My Love Below

my journey through motherhood and other complex matters

Not Your Mother’s Maternity

I know what you are going to say. These days they have stylish maternity clothes. Yes, this is true, but that doesn’t mean that I want to see myself in them. While I do have a pair of maternity shorts and capris that I can barely fit in at the moment, I can hardly see myself purchasing anything more. Now, don’t get me wrong. If I NEED to dabble in a few items, I will. But these days with empire waste dresses and tops being the norm, I’m home free.

I’m monitoring my weight, which some of you know. I’m not eating for two and I really don’t understand how you could. I mean with Miles’ temporary housing and the rest of my organs, including my stomach being compressed within my abdomen, that’s a pretty hard feat.

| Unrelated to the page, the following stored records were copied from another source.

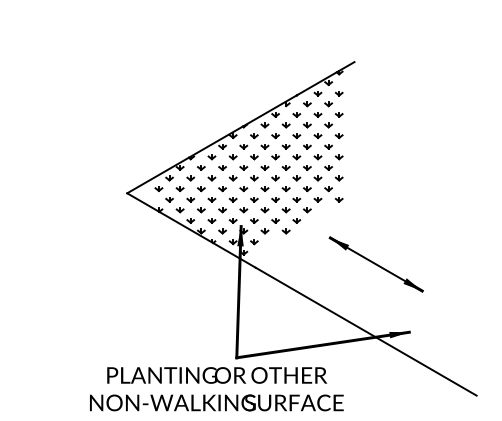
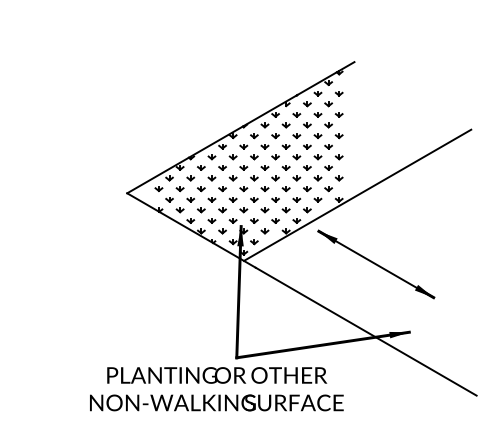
line at (357, 194): none -> present
part at (375, 264) size: 96x57 px -> 119x71 px
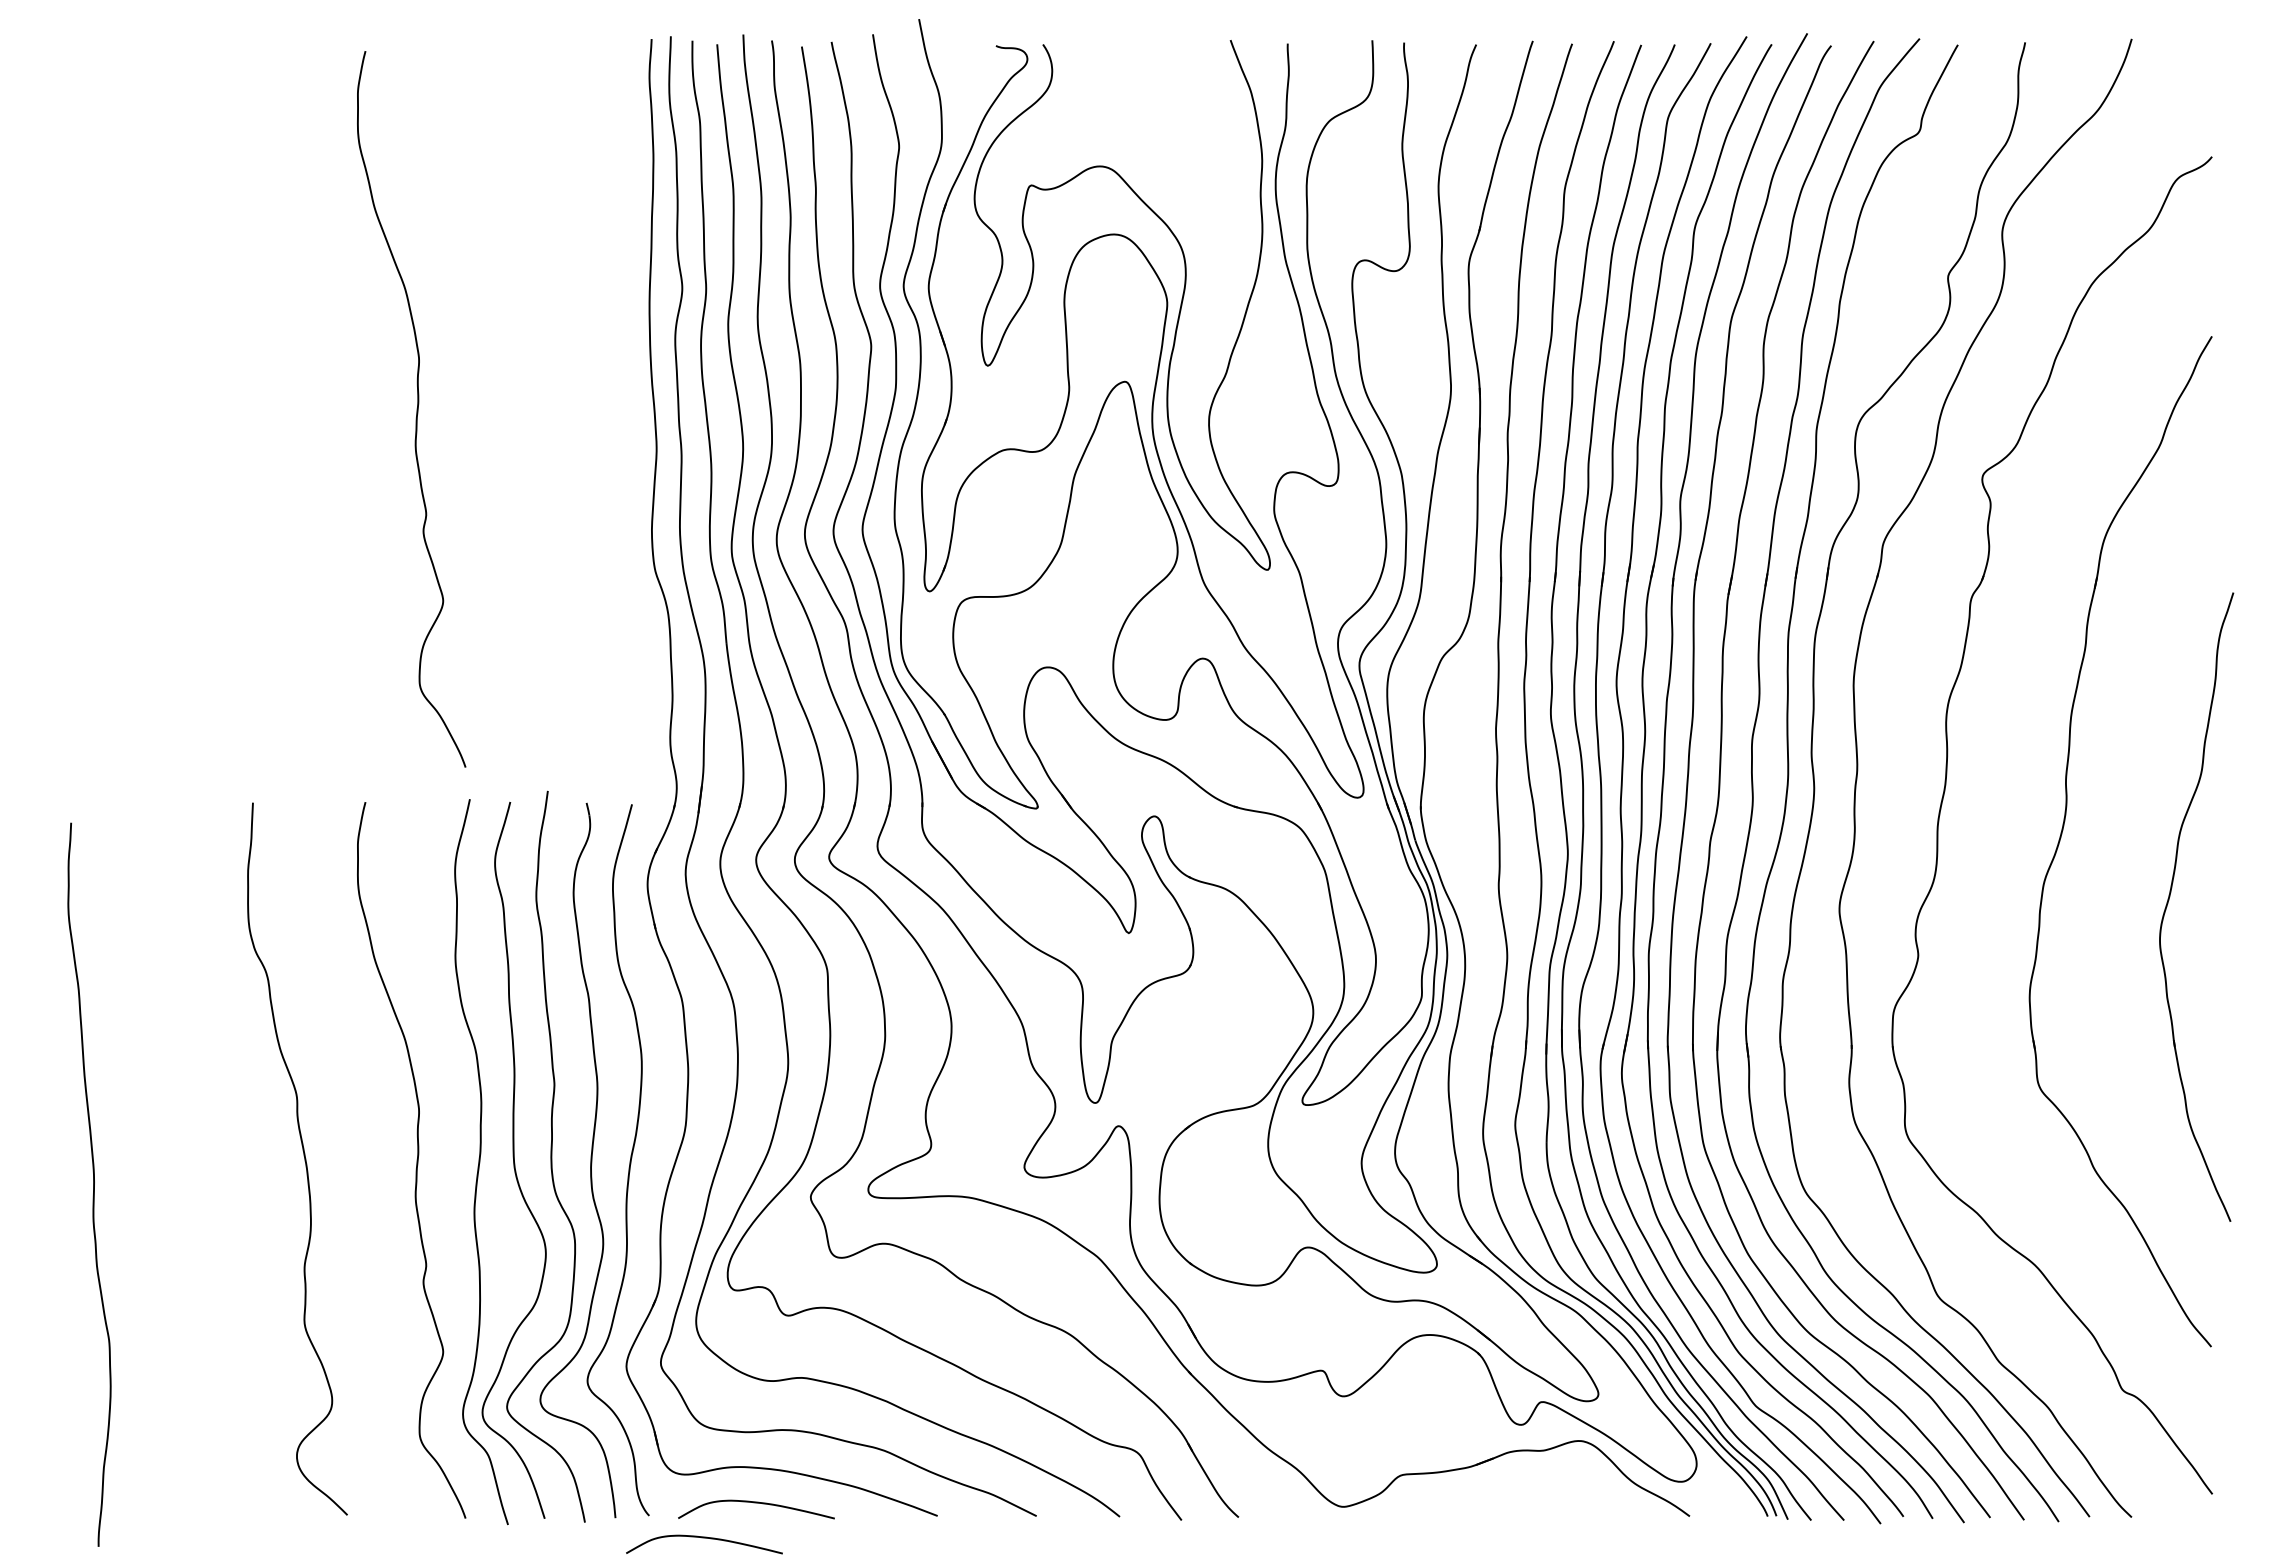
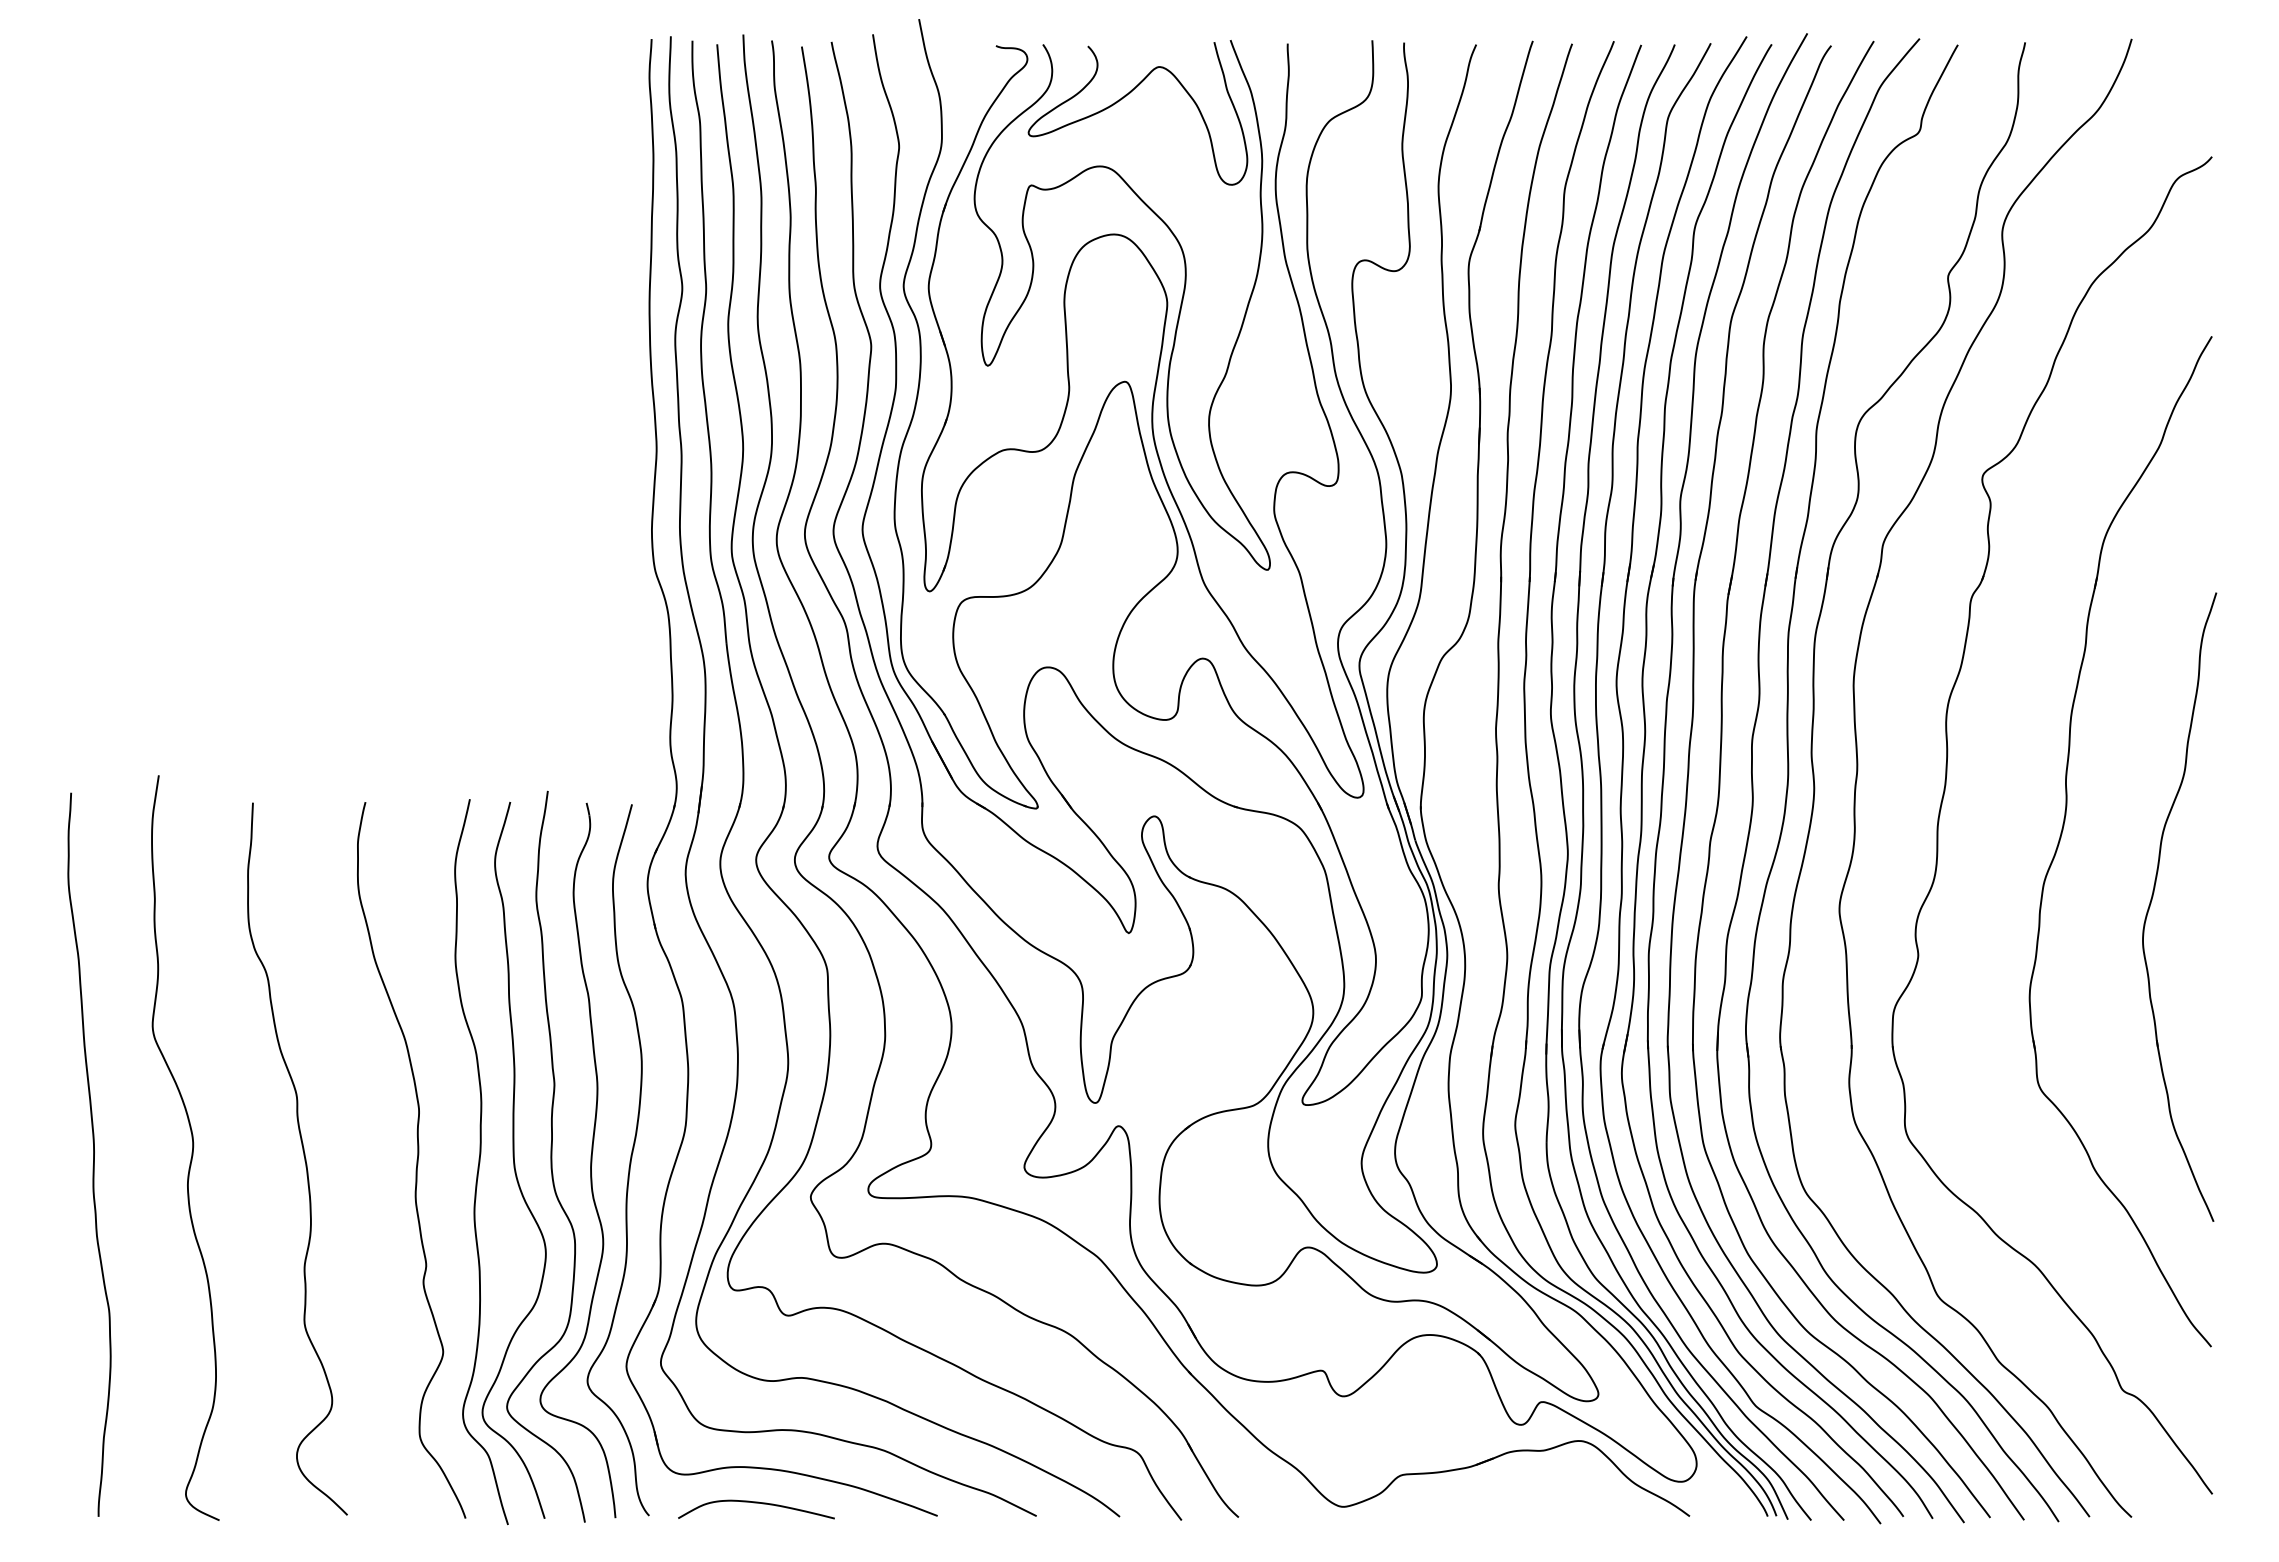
curve at (1125, 97): none -> present
curve at (416, 409): present -> none
part at (2169, 900) position: (2169, 900) -> (2152, 900)
curve at (192, 1147): none -> present
curve at (93, 1184) position: (93, 1184) -> (93, 1154)
curve at (704, 1538): present -> none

I’ve been really snacking a lot lately, eating about 5-6 small meals a day. Which, I think is very helpful. I have my faves like watermelon and mango, which I conveniently found chopped up in nice plaster containers at HEB. I love mixed nuts (with sea salt) by Planters and KIND bars. The name alone speaks for itself. They are the best protein bars ever. They are gluten and wheat free and are packed with lots of nutrition. BUT boy are they expensive. Now, I understand why they sell them at Starbuck’s.

I often wonder if I’m doing all the right things for Miles. I’ve eaten quite terribly the last couple of weeks. I’m talking burgers, fries and pizza. I hope to reign in the more healthy options during my second trimester. I’ve also wondered about how he’s doing in there. I can be a mad woman at times. Last night was game five of the NBA Finals and I was up jumping and encouraging Kobe and at the same time cursing Rondo. Needless to say, I could imagine Miles holding his hands over his ears saying Maaaaaaaaaaaa give me a break here. I’m sure he’ll return the favor later and I’ll be the one holding my hands over my ears or some such thing. Anyway, I wonder what he’ll be like. I wonder every single day.

Early this morning I felt like what I believed to be a little flutter. I believe I felt the baby. I believe Miles gently brushed my abdomen and I think that’s pretty cool. Early morning is when I am the most still and he gently nudged me to let me know that he has graced me with his presence and he’ll be pounding on me later. I better enjoy the subtleties, huh?